It’s winter, which means I’m always freezing AF once it drops below 60. It’s been in the 30s here at night, so I’m being a baby, and have a legit reason to be cold. Anyway, you didn’t come here for a weather report, you came here for these healthy delish donuts, so here we go…

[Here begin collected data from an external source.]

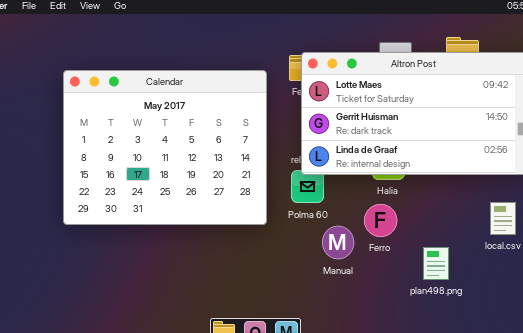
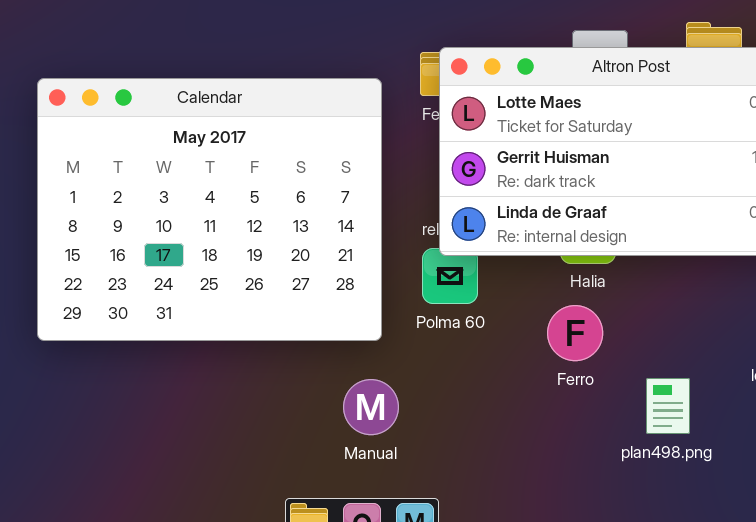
Manual: [322,226,354,259] -> [343,379,399,435], moved

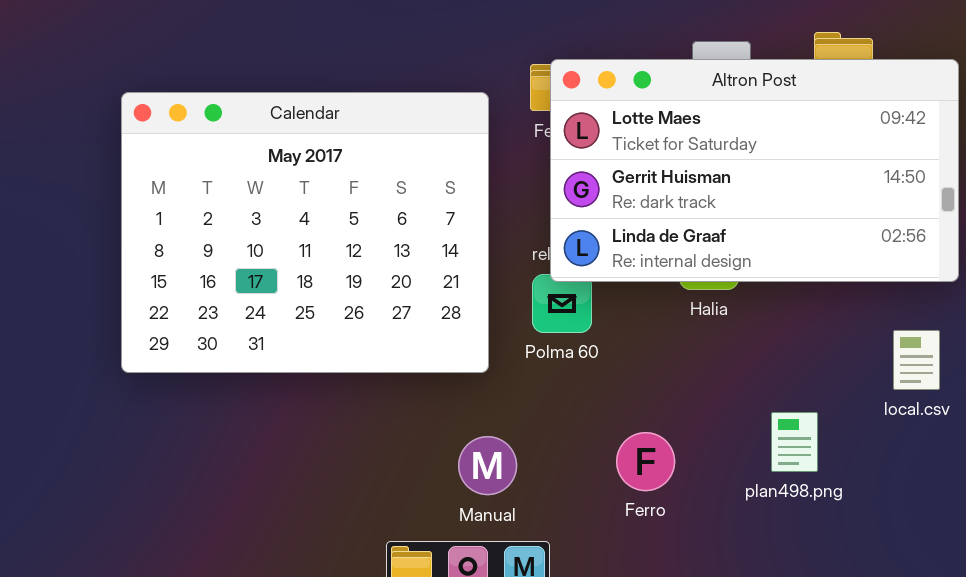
Ferro: [547,305,603,361] -> [616,432,675,491], moved
Manual: [343,379,399,435] -> [458,436,517,495], moved

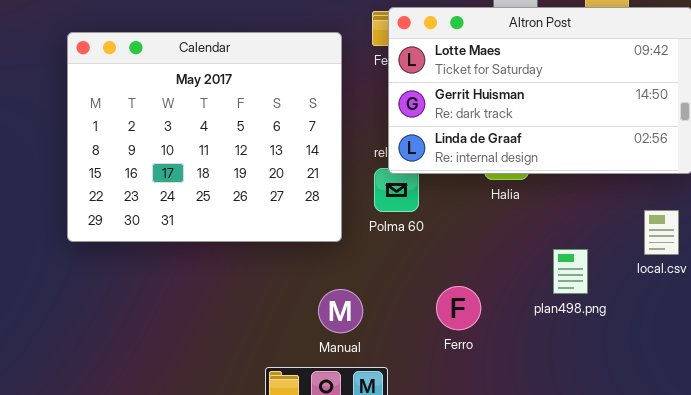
plan498.png: [771,412,818,472] -> [553,249,588,294], moved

I was hungry and having insomnia so got out of bed with the intention of making pancakes. As I started grabbing ingredients, as soon as I got out the oats, I knew I wanted to bake instead. I was grabbing my muffin pan when I saw my donut mold (collecting dust and feeling unloved), so I grabbed that instead and started randomly mixing ingredients; unsweetened, shredded coconut + allergy-free chocolate chips + gluten free almond flour and ding ding — the healthy Almond Joy donut was born.

materials needed:

  • silicone donut baking mold
  • spray avocado + coconut oil
  • edged baking pan


  • pinch of salt
  • 1/4 cup unsweetened, shredded coconut (optional: lightly toast)
  • 2 tablespoons almond butter (or sunflower butter if nut-free).
  • 1 cup almond flour (use GF flour if nut-free)
  • 1/2 cup coconut flour
  • 1/2 cup gluten free flour (Bob’s RedMill 1:1 baking is my fav)
  • 1 cup gluten free oats
  • 3 eggs
  • 1 1/2 scoops Vital Proteins beef gelatin
  • 1 1/2 teaspoons vanilla extract
  • 1/4 cup orange juice
  • 1/2 cup coconut sugar
  • 2 tablespoons pure maple syrup
  • 2 tablespoons apple sauce
  • 1/2 teaspoon ground cinnamon
  • 1/4 cup allergy-free chocolate chips (I use Enjoy Life)
  • 1 1/2 cups unsweetened almond milk
  • 1/4 teaspoon baking soda
  • 1/4 teaspoon baking powder
  • 2 tablespoons coconut oil, melted
  • 2 tablespoons hemp seeds
  • 1 tablespoon raw cacao powder


  1. preheat oven to 375 F
  2. in a large mixing bowl, add all dry ingredients
  3. add all wet ingredients
  4. using a mixer or spoon, mix until ingredients are in a batter-like consistency
  5. spray donut pan with oil (I use the Chosen Foods avocado + coconut oil brand)
  6. spoon mixer into donut pan
  7. when all batter is evenly distributed, gently use a spoon to press batter down into mold
  8. bake at 375 degrees F for about 20 minutes, or until toothpick comes out clean. check at 15 minutes to make sure they still need more time.
  9. let cool and while they’re cooling, move on to streusel topping (below)
  10. once donuts are cool, add raw, unsweetened almond butter on top of donuts then once streusel is cooked, add streusel on top of it, push down.
  11. optional: melt dairy free chocolate chips and drizzle on top, or sprinkle dairy free chocolate chips and more toasted coconut flakes on top (or all of the above, which is pictured).
  12. best enjoyed fresh, so enjoy!
  13. store in the refrigerator for up to 3 days

cinnamon streusel topping:


  • 1/2 cup almond flour
  • 1 tablespoon coconut flour
  • 1 tablespoon Bobs Redmill 1:1 Gluten Free Baking Flour
  • 3 tablespoons maple syrup
  • 1/4 teaspoon vanilla extract
  • 1/4 cup brown sugar or coconut sugar, or mix of both
  • 1/4 cup pecans, walnuts, or almonds (or a mix), smashed
  • 4 tablespoons coconut or avocado oil
  • 1/2 cup unsweetened coconut flakes
  • 1/2 teaspoon ground cinnamon


  1. preheat oven to 300 F
  2. add all dry ingredients to a medium-sized mixing bowl and mix
  3. add coconut/avocado oil and mix until evenly coated
  4. spray edged baking sheet with coconut + avocado blend (I use Chosen Foods)
  5. bake at 300 F for 6 minutes, then remove pan to stir and cook for another 5 minutes, making sure coconut is not burning
  6. bake until your house smells yummy and coconut does not burn (I did a total of 12 minutes, stirring granola every 4 minutes).
  7. remove and let cool
  8. add almond butter to donuts then add streusel on top of it, push down.
  9. optional: melt dairy free chocolate chips and drizzle on top, or add DF chocolate chips and more toasted coconut flakes (or all of the above, which is pictured).